For our 10th wedding anniversary, my spouse and I want to mountain bike around Scotland and drink Scotch. We’ve been talking about this trip for years (mostly while we drink Scotch).
But our plans have received a setback from an unexpected quarter. Now I bombard my long-suffering spouse with long text streams: “The gravel roads in Norway are in great condition!” “Switzerland looks amazing! We could eat chocolate and buy a cuckoo clock!”
The iFit bike workouts on the NordicTrack S22i are super fun. You don't often get to pedal crazily behind a world-class mountain biker as she cycles pell-mell over pump tracks, swings around banked turns, and takes jumps in one of the best mountain bike parks in the world.
At one point, the iFit cameraman paused in trepidation as trainer Ashleigh McIvor dove, whooping, into a steep gully in Matanzas, Chile. It made me laugh out loud. I was pedaling at 90 revolutions per minute and S22i’s flywheel was spinning like crazy, and I looked like an insane person. I didn’t care.
As my colleague Lauren Goode pointed out, the draw of in-home exercise equipment is as much about content as convenience. While Peloton provides live, interactive, and addictive classes, NordicTrack’s iFit also makes a play for exercisers like me.

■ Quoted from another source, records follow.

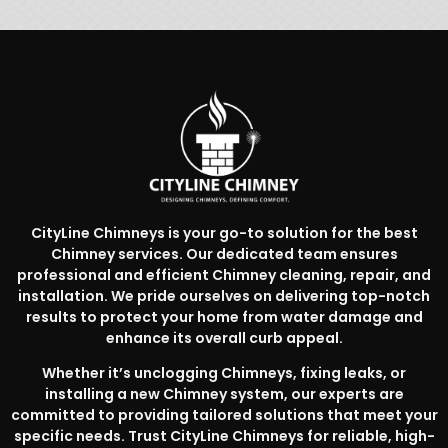
CityLine Chimneys is your go-to solution for the best
Chimney services. Our dedicated team ensures
professional and efficient Chimney cleaning, repair, and
installation. We pride ourselves on delivering top-notch
results to protect your home from water damage and
enhance its overall curb appeal.
Whether it’s unclogging Chimneys, fixing leaks, or
installing a new Chimney system, our experts are
committed to providing tailored solutions that meet your
specific needs. Trust CityLine Chimneys for reliable, high-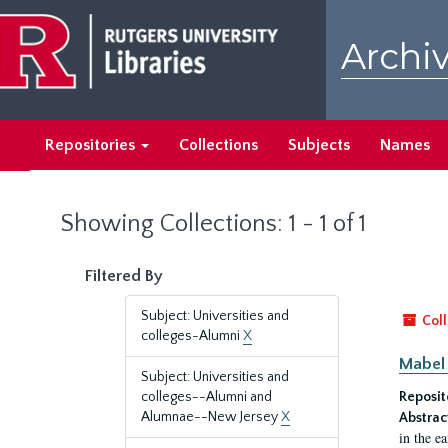
Skip
Skip
to
to
Archiv
main
search
content
results
Repositories
Collections
Subjects
Names
Showing Collections: 1 - 1 of 1
Filtered By
Subject: Universities and
Coll
colleges-Alumni
X
Mabel 
Subject: Universities and
colleges--Alumni and
Reposit
Alumnae--New Jersey
X
Abstrac
in the e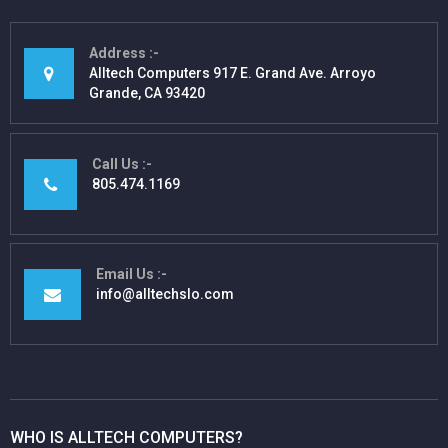
Address
Alltech Computers 917 E. Grand Ave. Arroyo
Grande, CA 93420
Call Us
805.474.1169
Email Us
info@alltechslo.com
WHO IS ALLTECH COMPUTERS?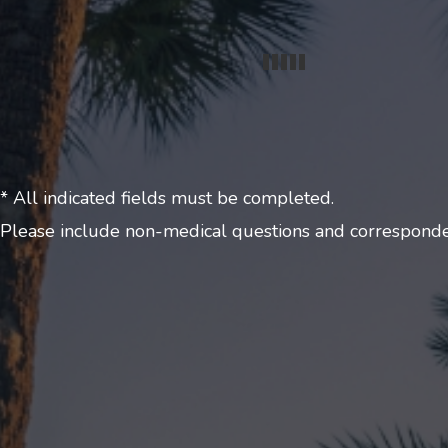
* All indicated fields must be completed.
Please include non-medical questions and corresponde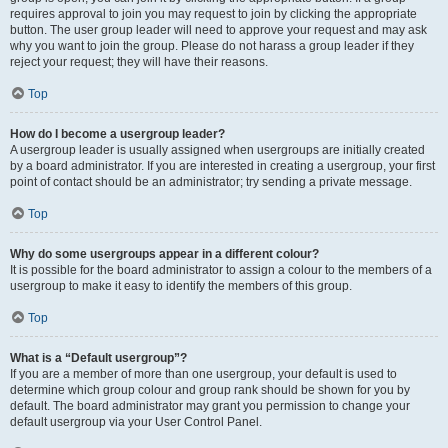
requires approval to join you may request to join by clicking the appropriate
button. The user group leader will need to approve your request and may ask
why you want to join the group. Please do not harass a group leader if they
reject your request; they will have their reasons.
Top
How do I become a usergroup leader?
A usergroup leader is usually assigned when usergroups are initially created
by a board administrator. If you are interested in creating a usergroup, your first
point of contact should be an administrator; try sending a private message.
Top
Why do some usergroups appear in a different colour?
It is possible for the board administrator to assign a colour to the members of a
usergroup to make it easy to identify the members of this group.
Top
What is a “Default usergroup”?
If you are a member of more than one usergroup, your default is used to
determine which group colour and group rank should be shown for you by
default. The board administrator may grant you permission to change your
default usergroup via your User Control Panel.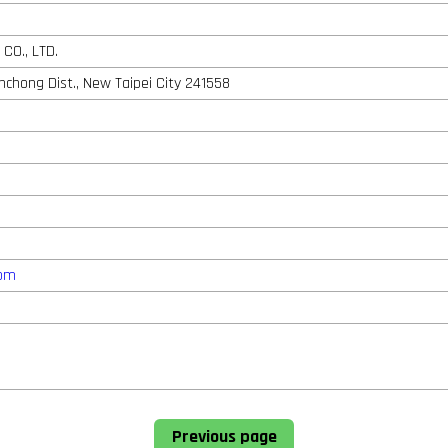
CO., LTD.
anchong Dist., New Taipei City 241558
com
Previous page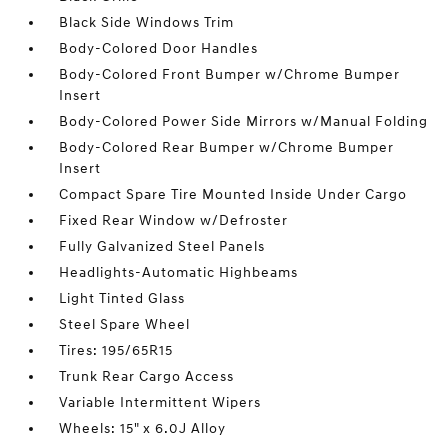
Black Side Windows Trim
Body-Colored Door Handles
Body-Colored Front Bumper w/Chrome Bumper
Insert
Body-Colored Power Side Mirrors w/Manual Folding
Body-Colored Rear Bumper w/Chrome Bumper
Insert
Compact Spare Tire Mounted Inside Under Cargo
Fixed Rear Window w/Defroster
Fully Galvanized Steel Panels
Headlights-Automatic Highbeams
Light Tinted Glass
Steel Spare Wheel
Tires: 195/65R15
Trunk Rear Cargo Access
Variable Intermittent Wipers
Wheels: 15" x 6.0J Alloy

I like working out, and I appreciate an in-home cycle’s convenience. I have a job, I have toddlers, and I live in a rainy city, so I can understand that getting outside for 30 minutes a day isn't always as easy as I'd like to be. But I cannot understand how staring at other people and being yelled at would make exercise more appealing. I would rather push my hand into a meat grinder than have an instructor bark at me (in public!) that I need to up my cadence.
Aside from the content, there isn't much that distinguishes the Commercial S22i from the zillions of stationary bikes that have been acting as dusty clothes racks for decades. But you’re going to spend a lot of money ($2,000) and time on this thing, so we might as well go over it.